Stewart Brand is an American writer and environmentalist who is famous for his role in creating the Whole Earth Catalog, which was popular with rural communes in the 1960s and 1970s. Pinker uses Brand’s work to support his argument for eco-pragmatism. Like Brand, Pinker believes that industrialization had important payoffs for humanity and that new technology can help us mitigate climate change. Additionally, he references Brand to argue in favor of genetically modifying plants to help farmers grow crops in challenging conditions.

Immanuel Kant

Kant was a notable Enlightenment philosopher from Germany. Pinker praises Kant for denouncing war and laying out a pragmatic manifesto for peace in his essay “Perpetual Peace.” Pinker claims that Kant’s work helped encourage more peaceful conditions in Europe. In addition, Pinker credits Kant with encouraging the development of democracies and embracing reason while acknowledging that people are often irrational.

Voltaire

Pinker refers to Voltaire, an 18th-century French philosopher, numerous times in his work.

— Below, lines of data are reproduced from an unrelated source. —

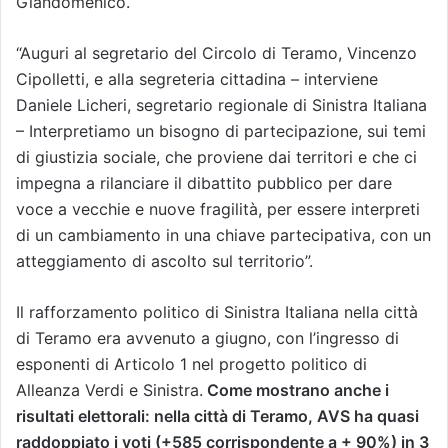
Giandomenico.
“Auguri al segretario del Circolo di Teramo, Vincenzo
Cipolletti, e alla segreteria cittadina – interviene
Daniele Licheri, segretario regionale di Sinistra Italiana
– Interpretiamo un bisogno di partecipazione, sui temi
di giustizia sociale, che proviene dai territori e che ci
impegna a rilanciare il dibattito pubblico per dare
voce a vecchie e nuove fragilità, per essere interpreti
di un cambiamento in una chiave partecipativa, con un
atteggiamento di ascolto sul territorio”.
Il rafforzamento politico di Sinistra Italiana nella città
di Teramo era avvenuto a giugno, con l’ingresso di
esponenti di Articolo 1 nel progetto politico di
Alleanza Verdi e Sinistra.
Come mostrano anche i
risultati elettorali: nella città di Teramo, AVS ha quasi
raddoppiato i voti (+585 corrispondente a + 90%) in 3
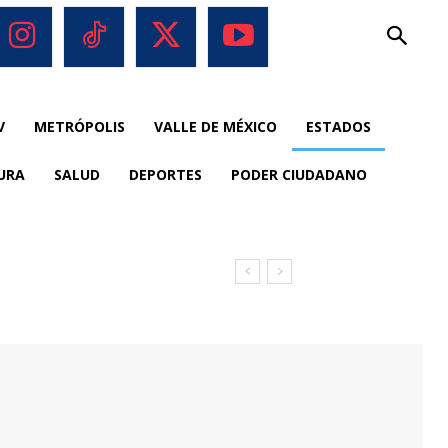
V
METRÓPOLIS
VALLE DE MÉXICO
ESTADOS
URA
SALUD
DEPORTES
PODER CIUDADANO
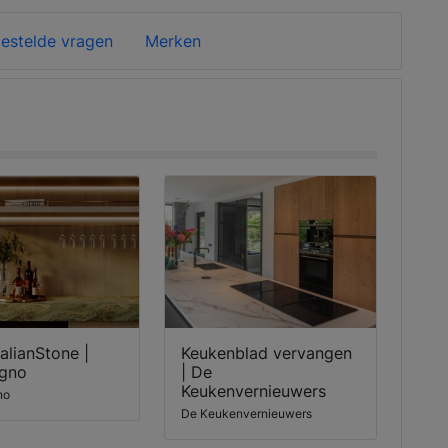
estelde vragen
Merken
alianStone |
Keukenblad vervangen
gno
| De
Keukenvernieuwers
no
De Keukenvernieuwers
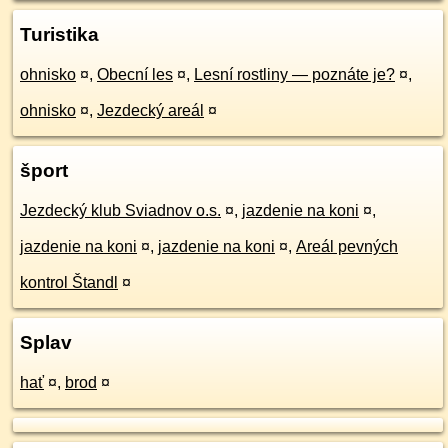
Turistika
ohnisko
¤
,
Obecní les
¤
,
Lesní rostliny ­— poznáte je?
¤
,
ohnisko
¤
,
Jezdecký areál
¤
šport
Jezdecký klub Sviadnov o.s.
¤
,
jazdenie na koni
¤
,
jazdenie na koni
¤
,
jazdenie na koni
¤
,
Areál pevných
kontrol Štandl
¤
Splav
hať
¤
,
brod
¤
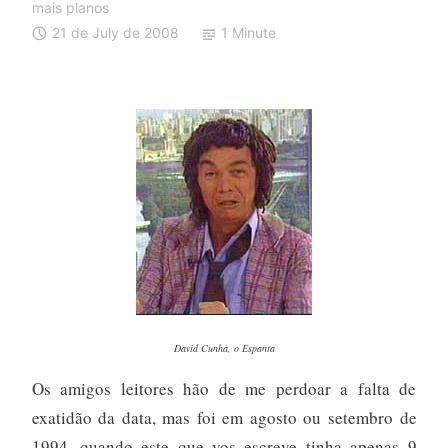
mais planos
21 de July de 2008
1 Minute
David Cunha, o Espanta
Os amigos leitores hão de me perdoar a falta de
exatidão da data, mas foi em agosto ou setembro de
1994, quando este que vos escreve tinha apenas 9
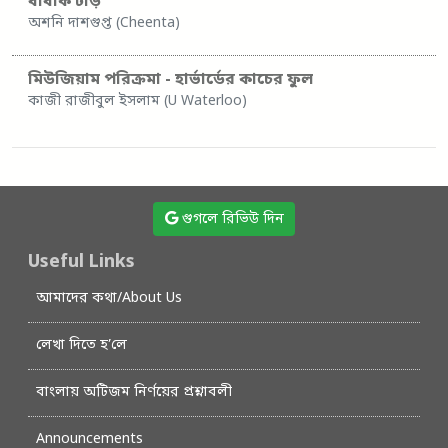
ধাঁধকি টাঁড়
অশনি দাশগুপ্ত (Cheenta)
মিউজিয়াম পরিক্রমা - হার্ভার্ডের কাচের ফুল
কাজী রাজীবুল ইসলাম (U Waterloo)
গুগলে রিভিউ দিন
Useful Links
আমাদের কথা/About Us
লেখা দিতে হ’লে
বাংলায় অটিজম নির্ণয়ের প্রশ্নাবলী
Announcements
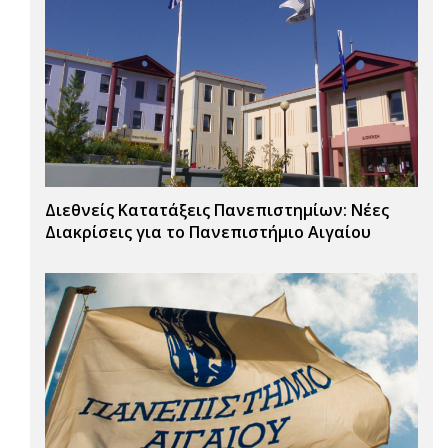
Διεθνείς Κατατάξεις Πανεπιστημίων: Νέες
Διακρίσεις για το Πανεπιστήμιο Αιγαίου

Voltaire made significant contributions to Enlightenment thinking, arguing that sexual relationships between people of the same sex should be decriminalized and that war should be avoided. Additionally, he advocated for people to embrace “gentle commerce,” which could serve as a constructive bonding mechanism for people from different cultures or communities. Voltaire considered this especially useful in overcoming religious prejudices. Pinker shows how Voltaire’s philosophy, like many Enlightenment ideas, greatly influenced the development of Western society.